**GOAL OF THE EXERCISE**. Rewrite the records from the line with "What Y value in the scatter plot is closest to 2138?" up to and including their final line, swapping "majority" for "largest share" and changing nothing else. Give only those lines, and leave out the pictures.

**DATASET RECORDS**.
■ ■ ■

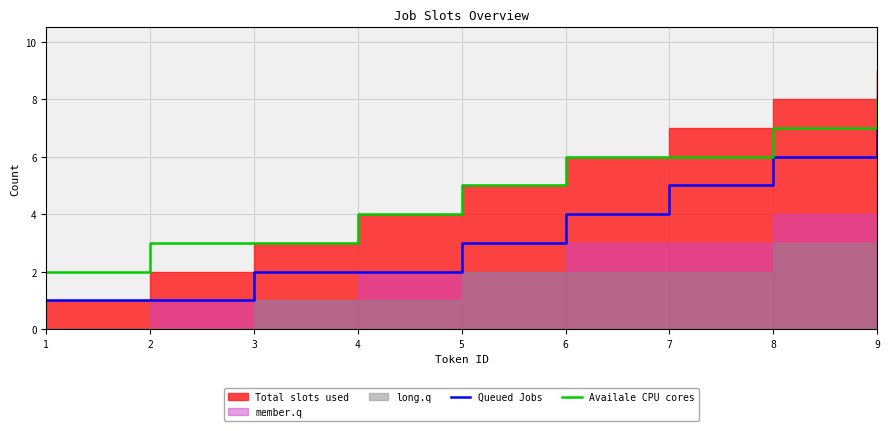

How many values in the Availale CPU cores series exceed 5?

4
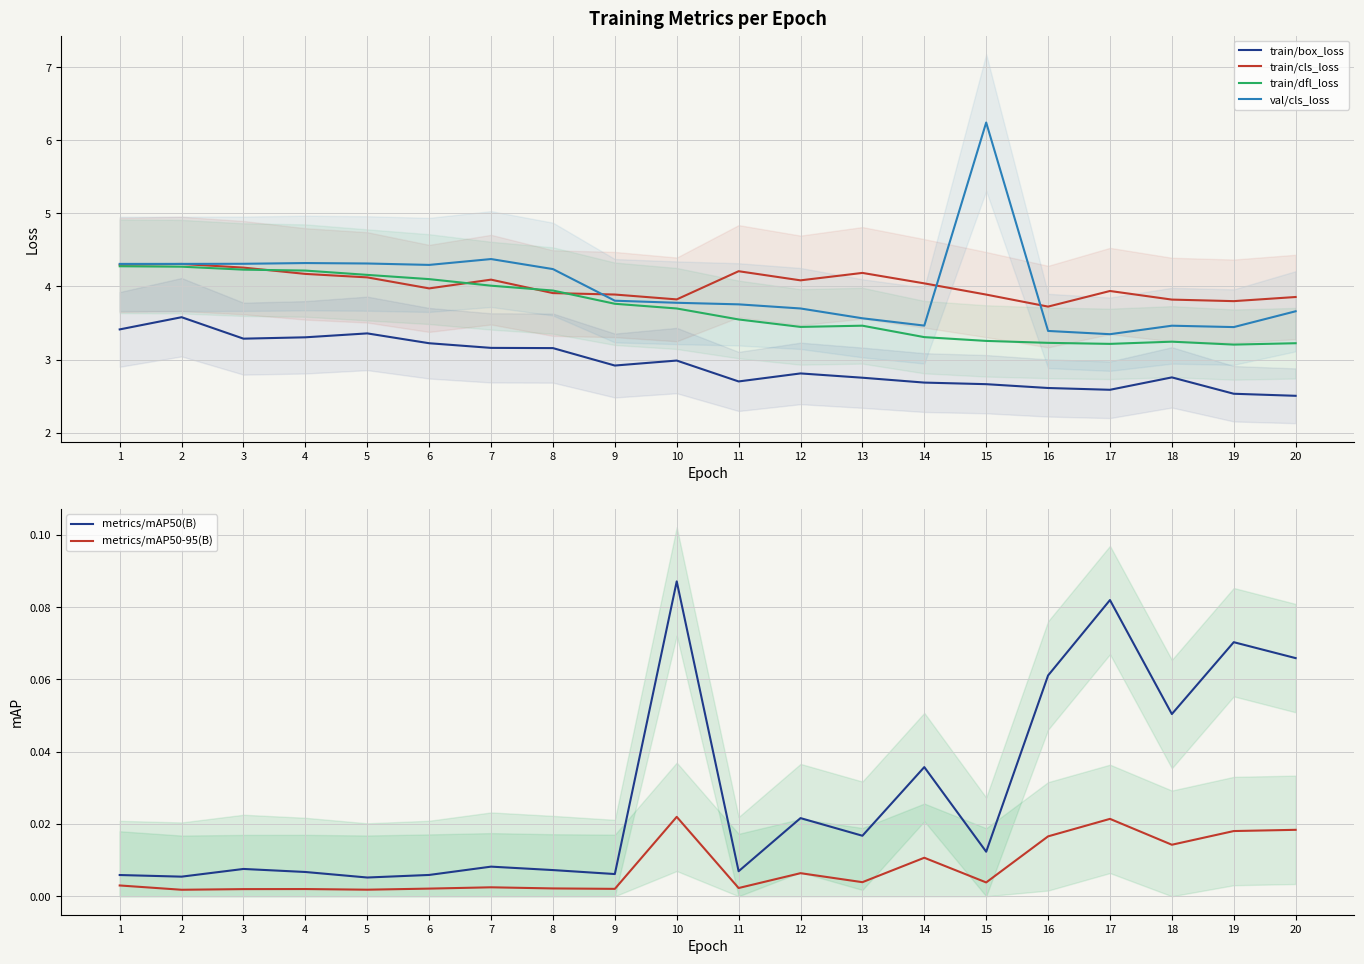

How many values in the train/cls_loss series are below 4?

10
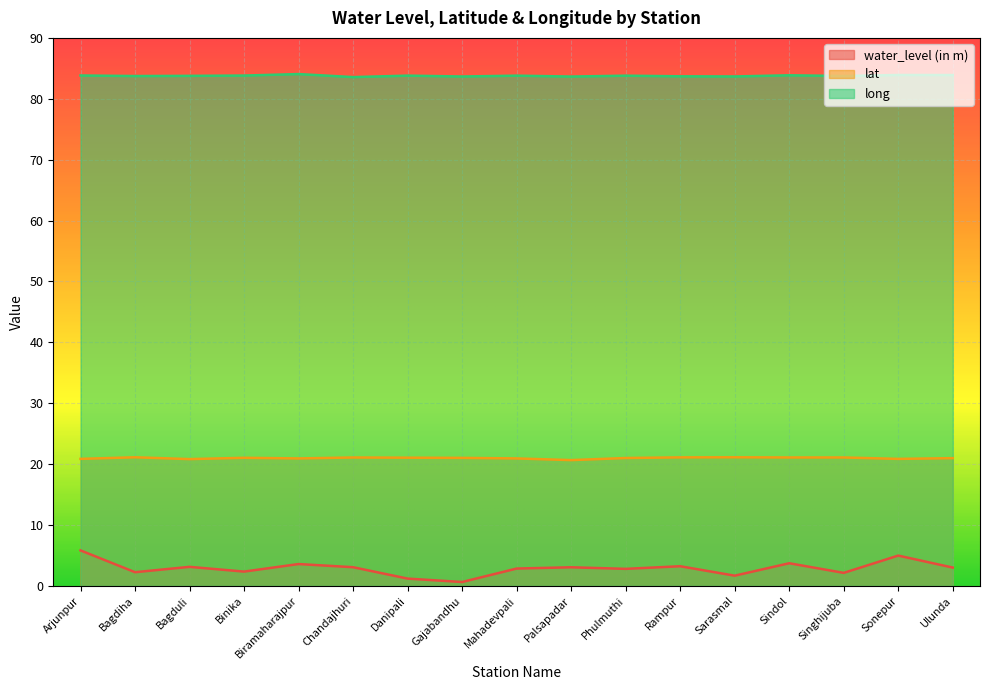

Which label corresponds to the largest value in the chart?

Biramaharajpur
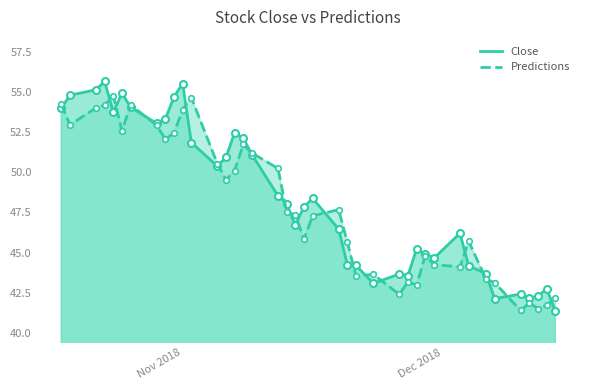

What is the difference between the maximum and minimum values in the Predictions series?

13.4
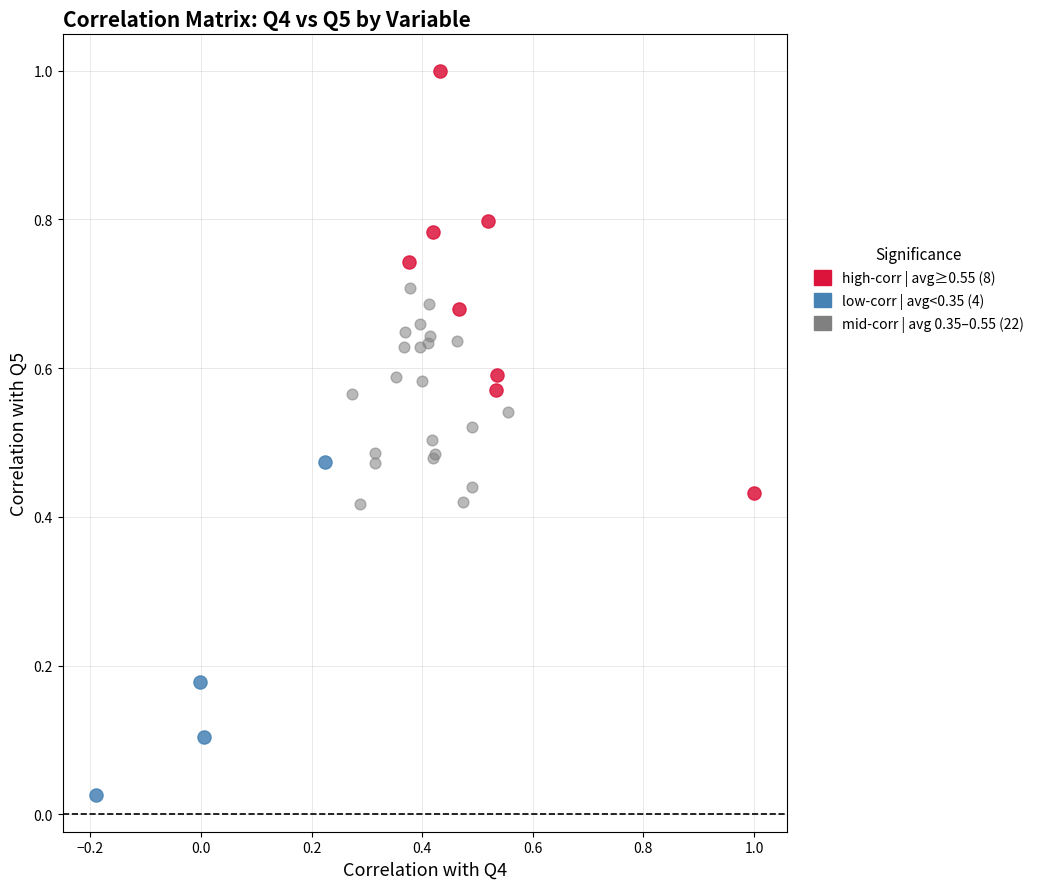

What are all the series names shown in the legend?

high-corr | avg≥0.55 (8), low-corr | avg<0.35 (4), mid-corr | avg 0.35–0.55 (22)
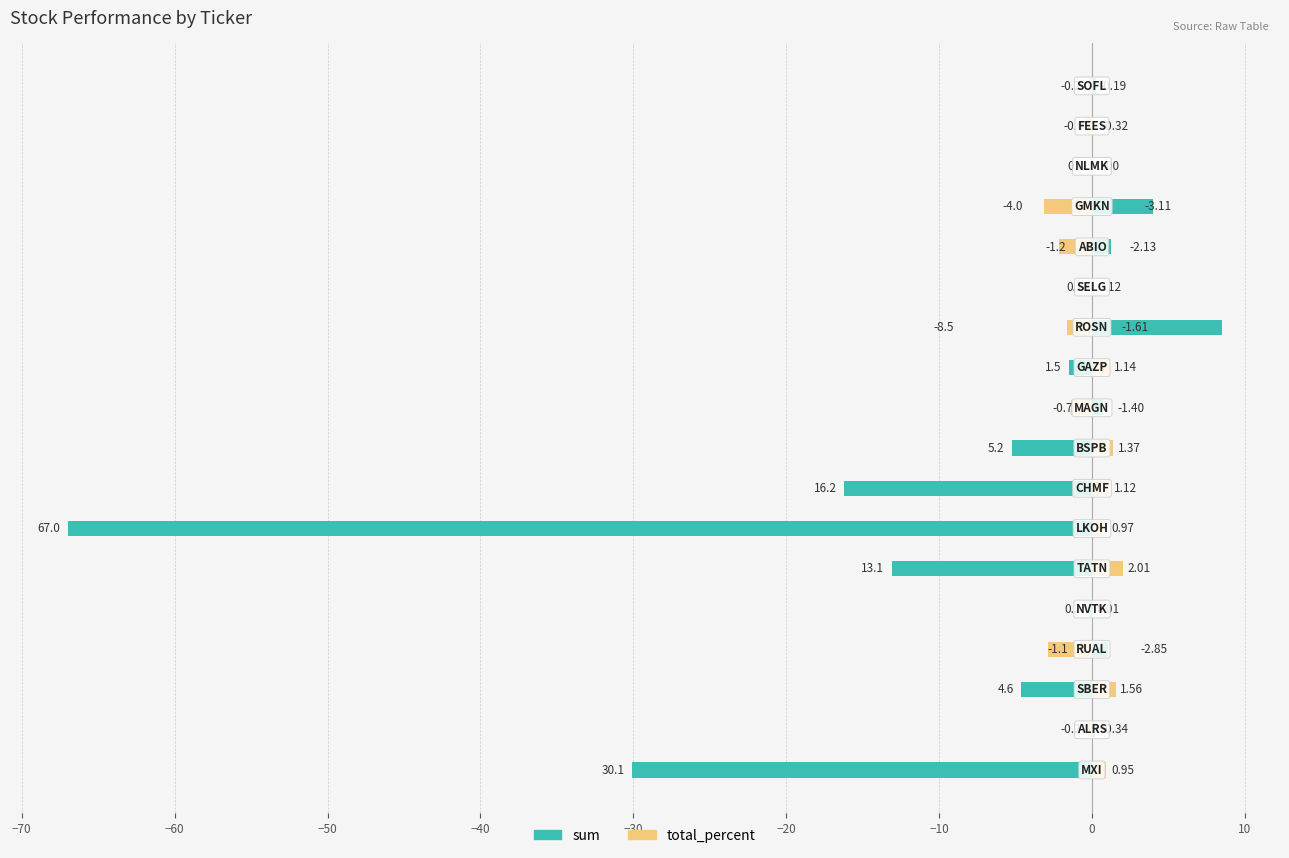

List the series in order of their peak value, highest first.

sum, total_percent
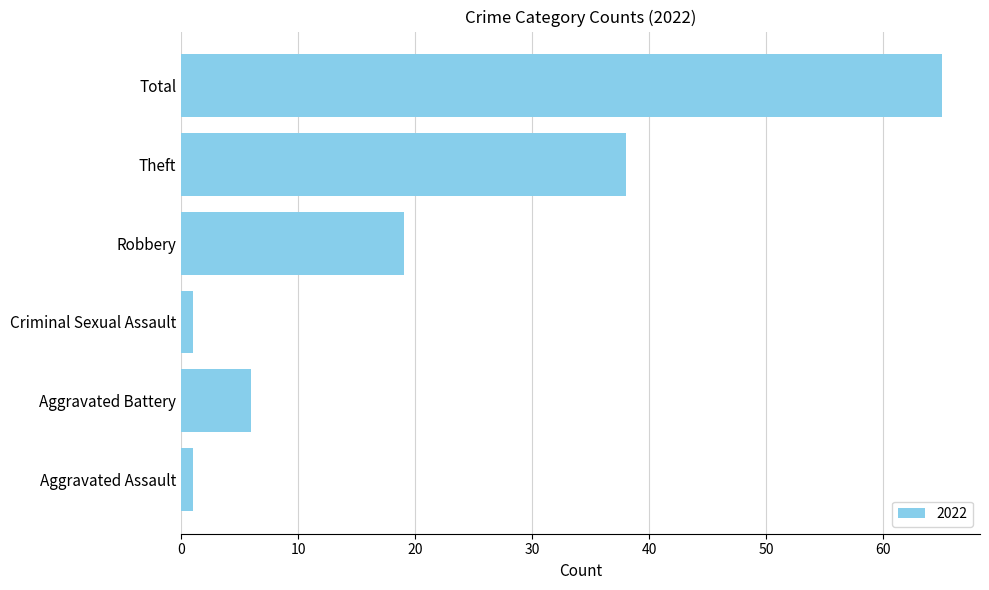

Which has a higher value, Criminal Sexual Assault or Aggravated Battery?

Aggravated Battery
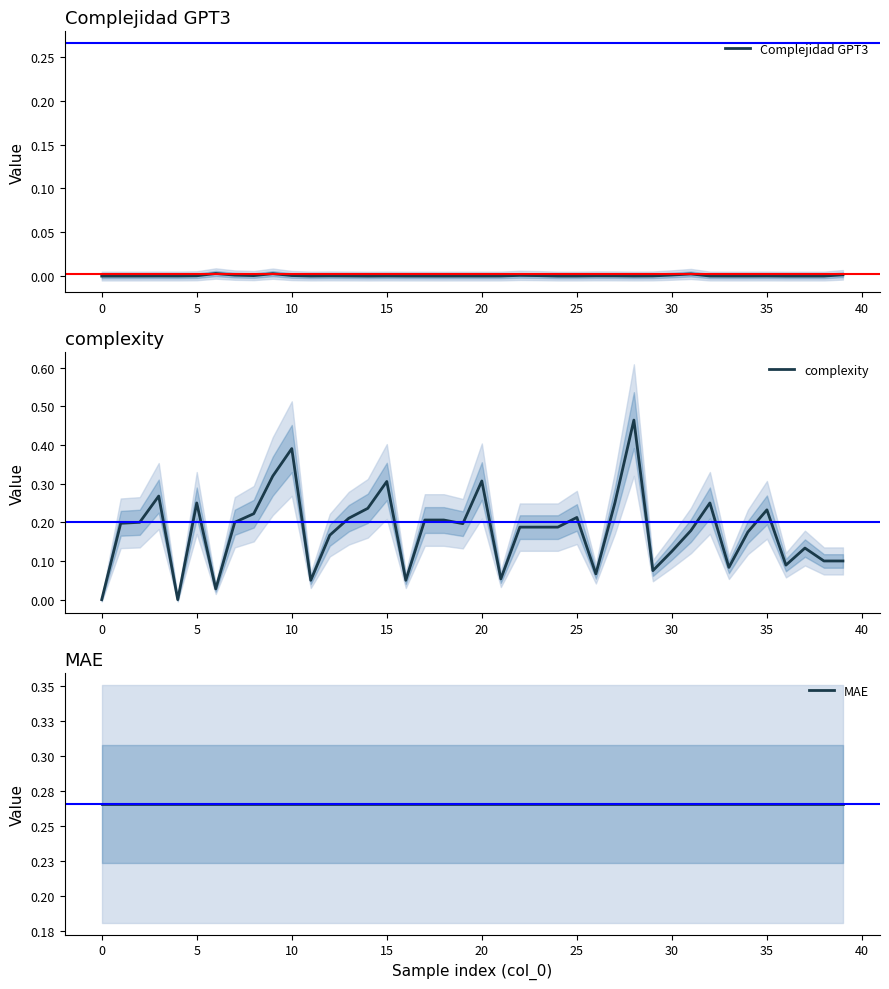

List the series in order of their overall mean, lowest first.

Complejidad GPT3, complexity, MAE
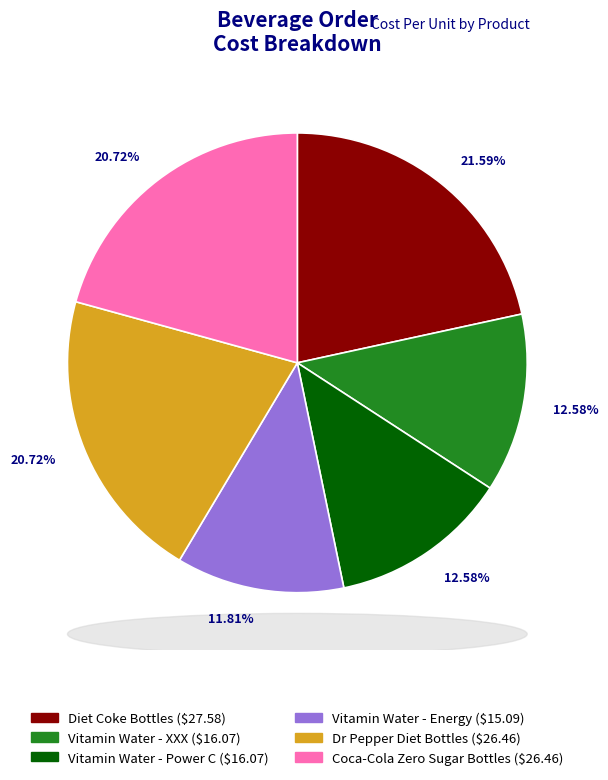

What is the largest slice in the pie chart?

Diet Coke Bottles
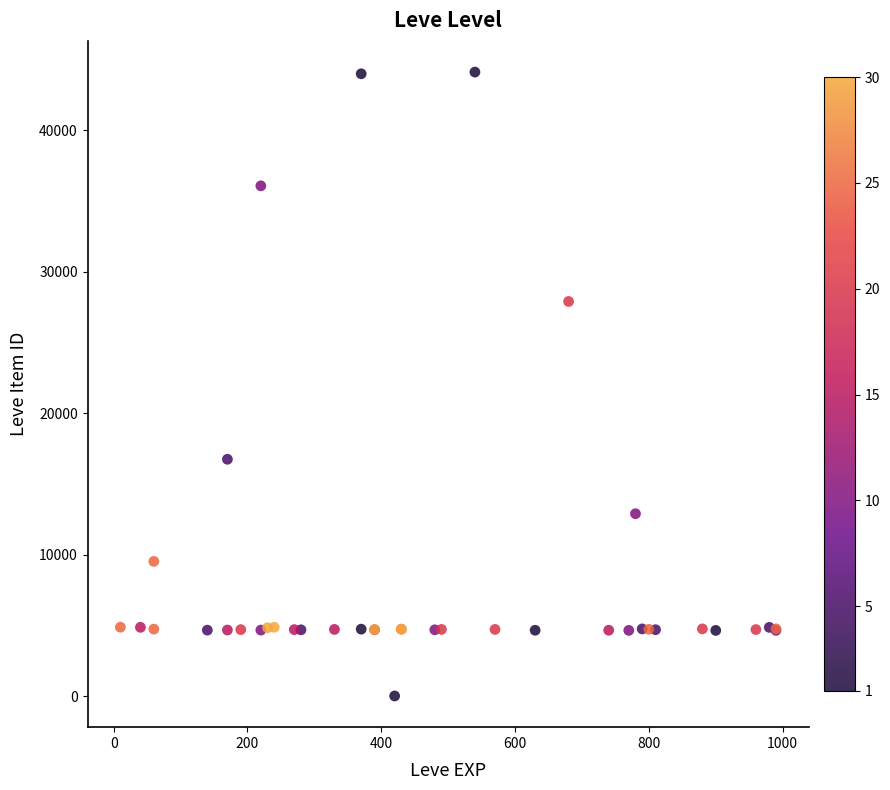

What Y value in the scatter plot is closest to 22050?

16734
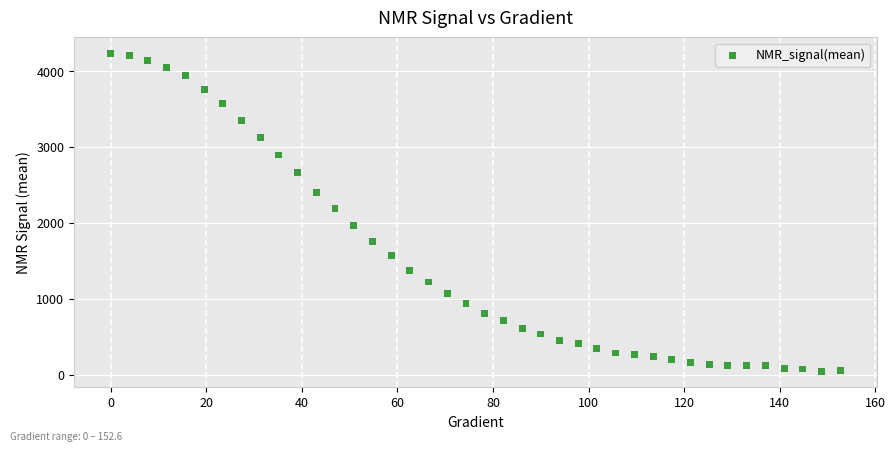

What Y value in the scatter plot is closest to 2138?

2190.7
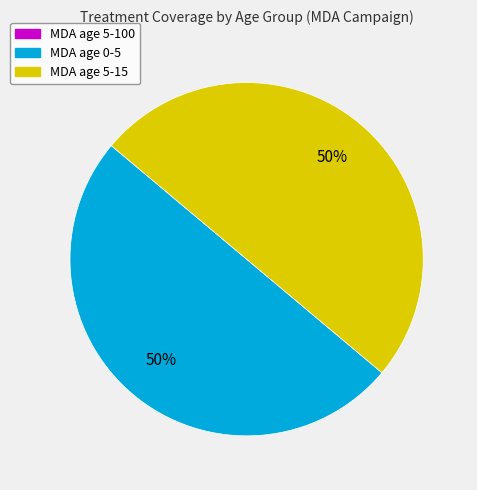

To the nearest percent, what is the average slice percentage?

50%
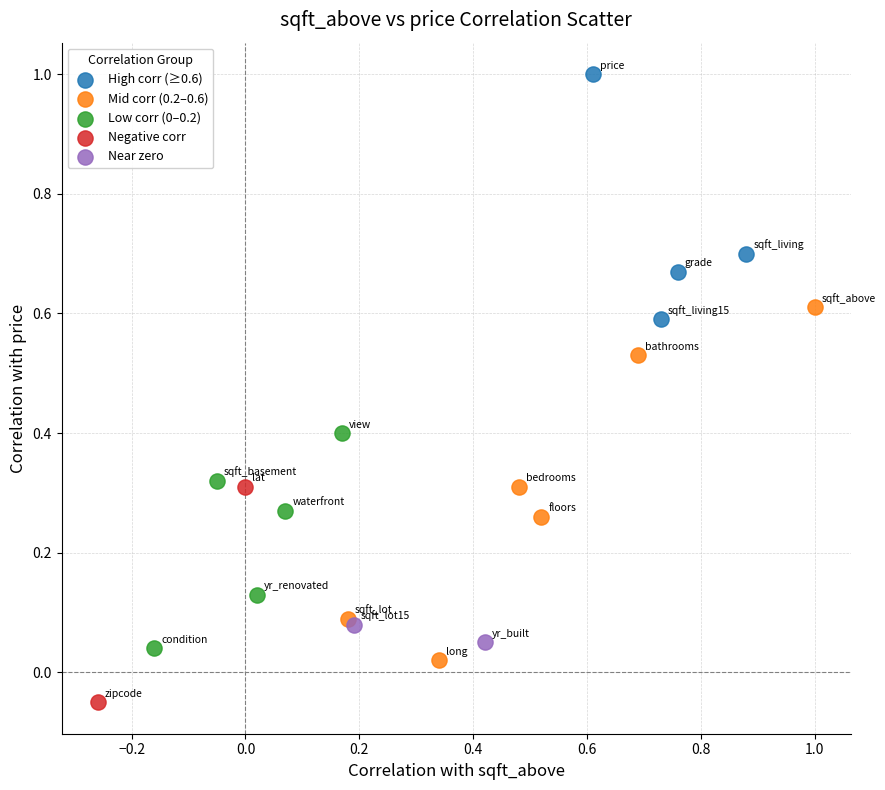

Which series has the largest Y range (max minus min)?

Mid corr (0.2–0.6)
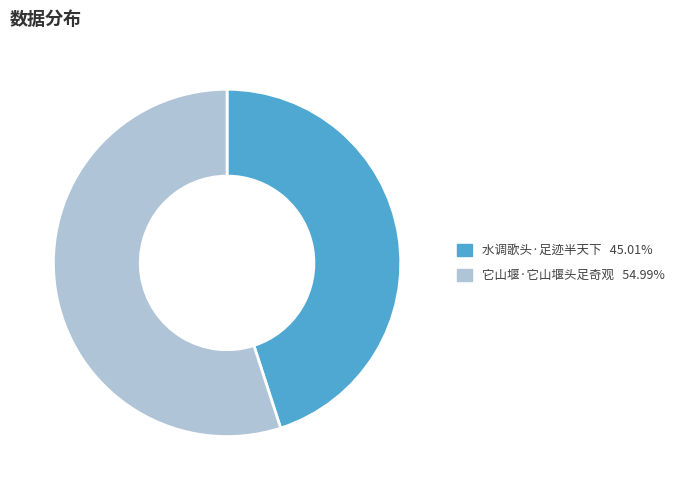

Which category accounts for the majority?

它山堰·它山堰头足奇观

■ ■ ■

**EXERCISE SOLUTION**.
What Y value in the scatter plot is closest to 2138?

2190.7

To the nearest percent, what is the average slice percentage?

50%

Which series has the largest Y range (max minus min)?

Mid corr (0.2–0.6)

Which category accounts for the largest share?

它山堰·它山堰头足奇观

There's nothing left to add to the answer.